_What you should do_. Return every line of the data below unchanged, from the first line to the last.

_Collection entries_.

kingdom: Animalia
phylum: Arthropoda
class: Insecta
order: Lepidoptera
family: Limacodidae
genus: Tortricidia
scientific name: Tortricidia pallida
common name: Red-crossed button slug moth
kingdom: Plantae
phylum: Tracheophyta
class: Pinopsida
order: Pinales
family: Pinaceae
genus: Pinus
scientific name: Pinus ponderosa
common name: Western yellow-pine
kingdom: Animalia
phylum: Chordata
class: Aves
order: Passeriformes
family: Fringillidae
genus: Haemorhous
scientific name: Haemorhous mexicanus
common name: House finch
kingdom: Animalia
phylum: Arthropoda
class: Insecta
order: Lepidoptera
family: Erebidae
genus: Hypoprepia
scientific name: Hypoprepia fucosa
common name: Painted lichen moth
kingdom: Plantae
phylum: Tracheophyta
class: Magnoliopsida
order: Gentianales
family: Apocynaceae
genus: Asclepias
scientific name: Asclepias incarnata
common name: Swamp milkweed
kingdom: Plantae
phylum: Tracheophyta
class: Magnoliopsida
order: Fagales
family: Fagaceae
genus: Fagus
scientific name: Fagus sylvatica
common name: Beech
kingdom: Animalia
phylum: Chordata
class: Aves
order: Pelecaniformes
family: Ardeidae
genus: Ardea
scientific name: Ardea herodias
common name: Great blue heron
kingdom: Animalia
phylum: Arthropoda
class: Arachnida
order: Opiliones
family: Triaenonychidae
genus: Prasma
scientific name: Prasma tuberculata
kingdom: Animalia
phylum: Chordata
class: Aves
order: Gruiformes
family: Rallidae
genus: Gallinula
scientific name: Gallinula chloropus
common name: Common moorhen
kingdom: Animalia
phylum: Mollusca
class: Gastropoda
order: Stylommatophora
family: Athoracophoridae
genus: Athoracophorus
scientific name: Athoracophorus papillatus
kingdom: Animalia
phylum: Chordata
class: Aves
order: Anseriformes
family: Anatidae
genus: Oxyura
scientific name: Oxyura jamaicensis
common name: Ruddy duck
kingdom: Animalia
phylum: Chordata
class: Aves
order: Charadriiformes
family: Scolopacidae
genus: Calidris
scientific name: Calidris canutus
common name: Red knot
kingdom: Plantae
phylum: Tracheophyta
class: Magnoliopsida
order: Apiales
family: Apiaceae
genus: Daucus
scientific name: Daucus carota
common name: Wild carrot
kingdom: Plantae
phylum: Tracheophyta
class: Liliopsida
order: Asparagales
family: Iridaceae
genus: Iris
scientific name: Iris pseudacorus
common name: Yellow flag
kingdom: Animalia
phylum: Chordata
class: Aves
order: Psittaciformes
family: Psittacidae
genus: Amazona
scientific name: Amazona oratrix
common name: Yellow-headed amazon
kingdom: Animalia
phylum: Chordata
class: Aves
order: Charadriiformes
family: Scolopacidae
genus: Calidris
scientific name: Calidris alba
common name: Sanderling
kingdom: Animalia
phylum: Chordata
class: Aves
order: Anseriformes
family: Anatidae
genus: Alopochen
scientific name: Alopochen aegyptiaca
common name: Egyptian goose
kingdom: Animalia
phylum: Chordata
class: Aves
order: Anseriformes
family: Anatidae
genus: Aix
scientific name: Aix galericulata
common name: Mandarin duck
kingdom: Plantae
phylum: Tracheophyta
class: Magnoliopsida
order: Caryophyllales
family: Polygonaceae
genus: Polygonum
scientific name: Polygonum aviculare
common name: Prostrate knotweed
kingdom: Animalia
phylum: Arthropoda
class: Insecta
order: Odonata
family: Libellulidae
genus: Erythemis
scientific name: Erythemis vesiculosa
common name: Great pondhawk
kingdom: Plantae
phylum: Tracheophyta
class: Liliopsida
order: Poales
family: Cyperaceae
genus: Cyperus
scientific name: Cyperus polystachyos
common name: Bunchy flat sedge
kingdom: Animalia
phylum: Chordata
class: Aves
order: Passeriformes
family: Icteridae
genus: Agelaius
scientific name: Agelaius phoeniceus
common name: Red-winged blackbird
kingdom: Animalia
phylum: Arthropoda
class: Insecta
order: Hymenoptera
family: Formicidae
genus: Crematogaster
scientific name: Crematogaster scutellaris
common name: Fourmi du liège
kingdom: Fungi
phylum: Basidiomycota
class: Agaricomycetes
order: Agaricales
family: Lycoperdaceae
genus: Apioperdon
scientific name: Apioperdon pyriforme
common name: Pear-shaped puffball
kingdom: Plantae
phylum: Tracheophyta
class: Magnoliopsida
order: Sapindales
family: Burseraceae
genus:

_Reply to the exercise_.
kingdom: Animalia
phylum: Arthropoda
class: Insecta
order: Lepidoptera
family: Limacodidae
genus: Tortricidia
scientific name: Tortricidia pallida
common name: Red-crossed button slug moth
kingdom: Plantae
phylum: Tracheophyta
class: Pinopsida
order: Pinales
family: Pinaceae
genus: Pinus
scientific name: Pinus ponderosa
common name: Western yellow-pine
kingdom: Animalia
phylum: Chordata
class: Aves
order: Passeriformes
family: Fringillidae
genus: Haemorhous
scientific name: Haemorhous mexicanus
common name: House finch
kingdom: Animalia
phylum: Arthropoda
class: Insecta
order: Lepidoptera
family: Erebidae
genus: Hypoprepia
scientific name: Hypoprepia fucosa
common name: Painted lichen moth
kingdom: Plantae
phylum: Tracheophyta
class: Magnoliopsida
order: Gentianales
family: Apocynaceae
genus: Asclepias
scientific name: Asclepias incarnata
common name: Swamp milkweed
kingdom: Plantae
phylum: Tracheophyta
class: Magnoliopsida
order: Fagales
family: Fagaceae
genus: Fagus
scientific name: Fagus sylvatica
common name: Beech
kingdom: Animalia
phylum: Chordata
class: Aves
order: Pelecaniformes
family: Ardeidae
genus: Ardea
scientific name: Ardea herodias
common name: Great blue heron
kingdom: Animalia
phylum: Arthropoda
class: Arachnida
order: Opiliones
family: Triaenonychidae
genus: Prasma
scientific name: Prasma tuberculata
kingdom: Animalia
phylum: Chordata
class: Aves
order: Gruiformes
family: Rallidae
genus: Gallinula
scientific name: Gallinula chloropus
common name: Common moorhen
kingdom: Animalia
phylum: Mollusca
class: Gastropoda
order: Stylommatophora
family: Athoracophoridae
genus: Athoracophorus
scientific name: Athoracophorus papillatus
kingdom: Animalia
phylum: Chordata
class: Aves
order: Anseriformes
family: Anatidae
genus: Oxyura
scientific name: Oxyura jamaicensis
common name: Ruddy duck
kingdom: Animalia
phylum: Chordata
class: Aves
order: Charadriiformes
family: Scolopacidae
genus: Calidris
scientific name: Calidris canutus
common name: Red knot
kingdom: Plantae
phylum: Tracheophyta
class: Magnoliopsida
order: Apiales
family: Apiaceae
genus: Daucus
scientific name: Daucus carota
common name: Wild carrot
kingdom: Plantae
phylum: Tracheophyta
class: Liliopsida
order: Asparagales
family: Iridaceae
genus: Iris
scientific name: Iris pseudacorus
common name: Yellow flag
kingdom: Animalia
phylum: Chordata
class: Aves
order: Psittaciformes
family: Psittacidae
genus: Amazona
scientific name: Amazona oratrix
common name: Yellow-headed amazon
kingdom: Animalia
phylum: Chordata
class: Aves
order: Charadriiformes
family: Scolopacidae
genus: Calidris
scientific name: Calidris alba
common name: Sanderling
kingdom: Animalia
phylum: Chordata
class: Aves
order: Anseriformes
family: Anatidae
genus: Alopochen
scientific name: Alopochen aegyptiaca
common name: Egyptian goose
kingdom: Animalia
phylum: Chordata
class: Aves
order: Anseriformes
family: Anatidae
genus: Aix
scientific name: Aix galericulata
common name: Mandarin duck
kingdom: Plantae
phylum: Tracheophyta
class: Magnoliopsida
order: Caryophyllales
family: Polygonaceae
genus: Polygonum
scientific name: Polygonum aviculare
common name: Prostrate knotweed
kingdom: Animalia
phylum: Arthropoda
class: Insecta
order: Odonata
family: Libellulidae
genus: Erythemis
scientific name: Erythemis vesiculosa
common name: Great pondhawk
kingdom: Plantae
phylum: Tracheophyta
class: Liliopsida
order: Poales
family: Cyperaceae
genus: Cyperus
scientific name: Cyperus polystachyos
common name: Bunchy flat sedge
kingdom: Animalia
phylum: Chordata
class: Aves
order: Passeriformes
family: Icteridae
genus: Agelaius
scientific name: Agelaius phoeniceus
common name: Red-winged blackbird
kingdom: Animalia
phylum: Arthropoda
class: Insecta
order: Hymenoptera
family: Formicidae
genus: Crematogaster
scientific name: Crematogaster scutellaris
common name: Fourmi du liège
kingdom: Fungi
phylum: Basidiomycota
class: Agaricomycetes
order: Agaricales
family: Lycoperdaceae
genus: Apioperdon
scientific name: Apioperdon pyriforme
common name: Pear-shaped puffball
kingdom: Plantae
phylum: Tracheophyta
class: Magnoliopsida
order: Sapindales
family: Burseraceae
genus:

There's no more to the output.